The last week or so, however, the Sahara desert is the place that we have been calling home and although signs of life are few and far between, they are quite intense when you do find them. A year ago Mauritania was a country that we did not even know how pronounce and was a place that we decided we would not be traveling through. Since our original route became basically impossible as Libya would not issue us visas and Algeria’s borders are closed, Mauritania has officially become our second country in Africa and we could not be more pleased with the new route. The first day we spent here is like no other day on the trip so far. We are staying a town called Nouadhibou, and here there is a ship graveyard with well over 40-50 ships that fill the coastline. Ranging in size from small dinghies to giant industrial ships, the coast has a post apocalyptic feel like something really bad has happened here.

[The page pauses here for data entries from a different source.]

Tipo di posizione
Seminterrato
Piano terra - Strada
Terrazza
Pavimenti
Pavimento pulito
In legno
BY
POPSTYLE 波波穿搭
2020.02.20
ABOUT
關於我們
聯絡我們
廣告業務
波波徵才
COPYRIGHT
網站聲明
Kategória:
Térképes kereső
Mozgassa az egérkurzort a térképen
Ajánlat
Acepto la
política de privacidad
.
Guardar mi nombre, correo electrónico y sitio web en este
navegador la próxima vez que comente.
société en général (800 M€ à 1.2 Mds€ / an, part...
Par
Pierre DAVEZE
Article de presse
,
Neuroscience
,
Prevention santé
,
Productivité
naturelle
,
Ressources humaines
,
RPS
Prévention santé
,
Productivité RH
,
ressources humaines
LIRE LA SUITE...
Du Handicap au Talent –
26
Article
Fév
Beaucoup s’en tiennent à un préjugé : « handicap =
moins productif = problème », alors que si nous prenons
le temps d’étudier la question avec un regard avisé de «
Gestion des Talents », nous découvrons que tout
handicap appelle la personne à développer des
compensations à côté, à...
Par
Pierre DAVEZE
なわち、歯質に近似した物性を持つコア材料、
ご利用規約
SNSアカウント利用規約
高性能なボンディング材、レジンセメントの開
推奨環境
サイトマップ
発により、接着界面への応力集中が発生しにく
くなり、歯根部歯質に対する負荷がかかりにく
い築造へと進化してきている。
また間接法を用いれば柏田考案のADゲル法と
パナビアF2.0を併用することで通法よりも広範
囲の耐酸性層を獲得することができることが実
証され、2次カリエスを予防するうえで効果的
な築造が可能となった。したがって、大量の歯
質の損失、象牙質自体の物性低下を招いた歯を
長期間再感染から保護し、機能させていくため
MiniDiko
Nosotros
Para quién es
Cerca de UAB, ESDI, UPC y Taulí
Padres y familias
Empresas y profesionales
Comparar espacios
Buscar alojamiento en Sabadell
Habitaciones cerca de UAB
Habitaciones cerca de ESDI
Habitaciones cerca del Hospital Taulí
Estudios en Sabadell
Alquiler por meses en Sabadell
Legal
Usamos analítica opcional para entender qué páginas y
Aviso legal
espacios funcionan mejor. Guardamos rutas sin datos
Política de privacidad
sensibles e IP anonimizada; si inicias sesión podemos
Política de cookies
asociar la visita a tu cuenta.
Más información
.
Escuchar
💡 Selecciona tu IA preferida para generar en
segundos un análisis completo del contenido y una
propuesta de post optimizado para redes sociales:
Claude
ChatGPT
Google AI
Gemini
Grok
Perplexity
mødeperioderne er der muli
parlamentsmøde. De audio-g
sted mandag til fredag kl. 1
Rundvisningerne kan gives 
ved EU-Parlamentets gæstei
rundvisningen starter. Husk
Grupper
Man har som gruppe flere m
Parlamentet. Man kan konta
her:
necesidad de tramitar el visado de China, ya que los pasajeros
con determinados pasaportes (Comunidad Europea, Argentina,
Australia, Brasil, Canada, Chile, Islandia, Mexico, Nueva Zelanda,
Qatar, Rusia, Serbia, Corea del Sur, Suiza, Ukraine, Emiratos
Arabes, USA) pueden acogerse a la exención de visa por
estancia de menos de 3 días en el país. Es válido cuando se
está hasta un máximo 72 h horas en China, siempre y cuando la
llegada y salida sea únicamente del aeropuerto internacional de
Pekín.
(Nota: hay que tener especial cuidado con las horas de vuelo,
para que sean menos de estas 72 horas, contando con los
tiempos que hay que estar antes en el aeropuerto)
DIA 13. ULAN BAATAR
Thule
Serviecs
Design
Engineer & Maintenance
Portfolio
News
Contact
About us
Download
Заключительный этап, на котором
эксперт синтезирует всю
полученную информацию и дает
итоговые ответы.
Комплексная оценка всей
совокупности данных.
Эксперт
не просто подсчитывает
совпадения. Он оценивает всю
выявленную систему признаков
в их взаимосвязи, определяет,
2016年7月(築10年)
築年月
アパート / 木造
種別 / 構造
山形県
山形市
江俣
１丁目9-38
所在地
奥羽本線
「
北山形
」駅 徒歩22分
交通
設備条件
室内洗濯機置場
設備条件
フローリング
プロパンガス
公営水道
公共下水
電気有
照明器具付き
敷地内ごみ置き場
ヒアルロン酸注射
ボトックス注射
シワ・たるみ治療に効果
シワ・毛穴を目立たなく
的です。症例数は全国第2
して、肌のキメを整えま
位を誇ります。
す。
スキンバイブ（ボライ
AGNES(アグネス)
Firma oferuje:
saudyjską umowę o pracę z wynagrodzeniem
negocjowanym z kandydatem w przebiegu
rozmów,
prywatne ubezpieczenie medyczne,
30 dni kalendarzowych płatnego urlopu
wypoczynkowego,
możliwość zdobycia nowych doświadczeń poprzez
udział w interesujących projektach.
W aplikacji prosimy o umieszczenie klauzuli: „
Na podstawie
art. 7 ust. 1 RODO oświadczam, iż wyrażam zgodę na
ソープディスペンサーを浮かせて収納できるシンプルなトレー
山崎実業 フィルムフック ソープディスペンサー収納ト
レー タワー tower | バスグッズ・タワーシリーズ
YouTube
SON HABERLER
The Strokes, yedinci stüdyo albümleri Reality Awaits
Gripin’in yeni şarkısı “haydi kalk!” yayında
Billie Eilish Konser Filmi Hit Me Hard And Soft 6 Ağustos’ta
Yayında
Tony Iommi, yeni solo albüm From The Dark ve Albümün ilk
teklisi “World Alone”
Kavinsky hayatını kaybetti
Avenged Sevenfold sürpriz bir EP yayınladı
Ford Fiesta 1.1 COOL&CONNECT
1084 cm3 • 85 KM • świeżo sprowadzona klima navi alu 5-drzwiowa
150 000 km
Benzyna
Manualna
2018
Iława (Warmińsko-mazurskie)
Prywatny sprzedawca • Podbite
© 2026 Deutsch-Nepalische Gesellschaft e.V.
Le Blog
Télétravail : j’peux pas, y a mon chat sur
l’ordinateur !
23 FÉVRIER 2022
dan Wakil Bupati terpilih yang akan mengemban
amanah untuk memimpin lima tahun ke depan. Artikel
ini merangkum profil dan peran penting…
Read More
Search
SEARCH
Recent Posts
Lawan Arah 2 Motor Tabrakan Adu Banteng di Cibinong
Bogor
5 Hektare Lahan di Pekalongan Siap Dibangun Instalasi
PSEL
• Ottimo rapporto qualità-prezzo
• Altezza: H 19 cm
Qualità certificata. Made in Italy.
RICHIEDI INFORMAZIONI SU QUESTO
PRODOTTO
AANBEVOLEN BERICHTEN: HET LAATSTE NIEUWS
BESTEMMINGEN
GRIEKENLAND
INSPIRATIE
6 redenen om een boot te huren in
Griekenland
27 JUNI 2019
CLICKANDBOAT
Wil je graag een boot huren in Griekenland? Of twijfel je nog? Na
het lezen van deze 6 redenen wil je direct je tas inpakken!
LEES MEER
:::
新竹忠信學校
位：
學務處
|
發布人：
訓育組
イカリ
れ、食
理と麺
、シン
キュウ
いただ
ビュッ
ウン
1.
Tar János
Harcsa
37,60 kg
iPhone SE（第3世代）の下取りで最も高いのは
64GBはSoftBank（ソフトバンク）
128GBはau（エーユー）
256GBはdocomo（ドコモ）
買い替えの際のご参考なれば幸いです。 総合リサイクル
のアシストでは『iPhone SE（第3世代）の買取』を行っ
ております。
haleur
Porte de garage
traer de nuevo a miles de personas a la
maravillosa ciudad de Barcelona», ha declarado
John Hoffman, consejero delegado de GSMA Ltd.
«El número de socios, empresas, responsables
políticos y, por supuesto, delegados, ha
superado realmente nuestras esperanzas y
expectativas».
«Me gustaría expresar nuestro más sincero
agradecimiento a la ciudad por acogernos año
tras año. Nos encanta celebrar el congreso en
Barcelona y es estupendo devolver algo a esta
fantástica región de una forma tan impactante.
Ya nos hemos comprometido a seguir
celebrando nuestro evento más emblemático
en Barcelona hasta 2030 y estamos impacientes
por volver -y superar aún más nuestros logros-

The beach is full of all kinds of different trash ranging from the standard plastic bags to pieces of heavy machinery.
The truth, as we have been told, is that the harbor master over the last handful of decades allowed people to decommission their boats for free here. The “decommissioning” process here is to simply leave the boats on the shoreline to rot. Certainly the large amounts of industrial trash and toxins that are released from these boats are not good for the environment, but the spectacle they leave behind is something that all of us will never forget.
Mines are all along the road on the way here.
Some people have taken the trash on as a home.
It is hard to understand how this ended up the way it did.